[Material for this task Boundary: Start]

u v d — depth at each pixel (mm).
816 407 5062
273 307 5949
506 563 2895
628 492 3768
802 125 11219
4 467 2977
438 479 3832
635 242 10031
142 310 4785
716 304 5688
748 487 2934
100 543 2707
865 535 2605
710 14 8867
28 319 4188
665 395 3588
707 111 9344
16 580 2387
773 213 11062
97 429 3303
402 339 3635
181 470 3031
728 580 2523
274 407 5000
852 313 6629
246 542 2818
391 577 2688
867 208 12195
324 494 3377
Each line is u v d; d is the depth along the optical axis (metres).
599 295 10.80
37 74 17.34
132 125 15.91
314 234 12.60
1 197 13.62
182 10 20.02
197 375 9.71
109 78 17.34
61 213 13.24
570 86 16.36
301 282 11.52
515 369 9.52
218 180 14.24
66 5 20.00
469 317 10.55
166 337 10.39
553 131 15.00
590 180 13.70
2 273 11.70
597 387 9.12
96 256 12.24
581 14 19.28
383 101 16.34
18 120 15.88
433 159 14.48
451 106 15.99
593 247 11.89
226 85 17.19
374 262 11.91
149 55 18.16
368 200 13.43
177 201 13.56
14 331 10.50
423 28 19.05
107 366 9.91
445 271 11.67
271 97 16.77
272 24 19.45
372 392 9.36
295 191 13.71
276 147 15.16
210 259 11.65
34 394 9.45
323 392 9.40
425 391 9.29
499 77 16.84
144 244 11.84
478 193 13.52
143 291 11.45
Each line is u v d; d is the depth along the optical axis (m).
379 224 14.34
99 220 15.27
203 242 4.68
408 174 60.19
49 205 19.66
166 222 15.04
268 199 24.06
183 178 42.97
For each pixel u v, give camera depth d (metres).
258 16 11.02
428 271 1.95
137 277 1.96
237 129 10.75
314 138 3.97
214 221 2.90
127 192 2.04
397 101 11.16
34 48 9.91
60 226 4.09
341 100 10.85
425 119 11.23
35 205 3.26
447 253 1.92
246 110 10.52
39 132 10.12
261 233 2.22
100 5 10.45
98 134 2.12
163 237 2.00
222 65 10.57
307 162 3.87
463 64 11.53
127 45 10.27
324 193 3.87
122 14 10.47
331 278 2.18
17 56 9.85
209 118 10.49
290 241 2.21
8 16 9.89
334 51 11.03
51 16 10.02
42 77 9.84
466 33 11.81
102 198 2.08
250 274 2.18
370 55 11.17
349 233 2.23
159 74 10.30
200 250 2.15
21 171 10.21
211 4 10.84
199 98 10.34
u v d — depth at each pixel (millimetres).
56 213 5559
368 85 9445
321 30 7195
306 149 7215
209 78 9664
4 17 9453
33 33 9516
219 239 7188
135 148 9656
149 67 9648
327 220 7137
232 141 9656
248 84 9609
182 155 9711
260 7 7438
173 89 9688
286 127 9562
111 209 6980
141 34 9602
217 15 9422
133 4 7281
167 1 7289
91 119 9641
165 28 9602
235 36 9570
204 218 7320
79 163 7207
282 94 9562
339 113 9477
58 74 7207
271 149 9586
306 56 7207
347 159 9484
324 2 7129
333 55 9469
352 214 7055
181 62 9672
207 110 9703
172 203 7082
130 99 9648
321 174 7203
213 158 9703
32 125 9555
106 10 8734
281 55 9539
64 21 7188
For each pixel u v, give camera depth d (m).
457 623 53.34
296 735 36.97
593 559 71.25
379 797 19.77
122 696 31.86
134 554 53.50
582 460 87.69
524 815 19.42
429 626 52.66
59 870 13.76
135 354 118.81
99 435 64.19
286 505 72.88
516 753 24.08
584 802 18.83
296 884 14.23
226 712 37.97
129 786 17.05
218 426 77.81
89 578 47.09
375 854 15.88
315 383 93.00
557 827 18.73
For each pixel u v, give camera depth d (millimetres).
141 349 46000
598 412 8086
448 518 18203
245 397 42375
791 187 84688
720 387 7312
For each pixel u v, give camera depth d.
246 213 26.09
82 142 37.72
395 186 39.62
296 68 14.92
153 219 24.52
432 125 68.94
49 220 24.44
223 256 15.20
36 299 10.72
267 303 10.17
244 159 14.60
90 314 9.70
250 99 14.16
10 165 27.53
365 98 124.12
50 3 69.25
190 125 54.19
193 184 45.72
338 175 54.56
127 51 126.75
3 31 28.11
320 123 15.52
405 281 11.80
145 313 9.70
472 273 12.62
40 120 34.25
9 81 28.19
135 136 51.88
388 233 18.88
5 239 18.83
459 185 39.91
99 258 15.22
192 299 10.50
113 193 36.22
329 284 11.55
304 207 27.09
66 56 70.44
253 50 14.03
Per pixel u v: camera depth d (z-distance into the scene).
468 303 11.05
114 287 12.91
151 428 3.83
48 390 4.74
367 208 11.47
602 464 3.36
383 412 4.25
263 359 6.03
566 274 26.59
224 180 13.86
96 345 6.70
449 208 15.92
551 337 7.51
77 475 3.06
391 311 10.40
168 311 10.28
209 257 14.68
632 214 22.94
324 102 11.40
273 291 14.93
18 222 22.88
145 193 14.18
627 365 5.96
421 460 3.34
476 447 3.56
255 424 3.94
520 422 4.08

[Material for this task Boundary: End]

▶ What this task involves: List each line of the entries that holds the string "millimetres".

▶ Solution for this task:
u v d — depth at each pixel (millimetres).
For each pixel u v, give camera depth d (millimetres).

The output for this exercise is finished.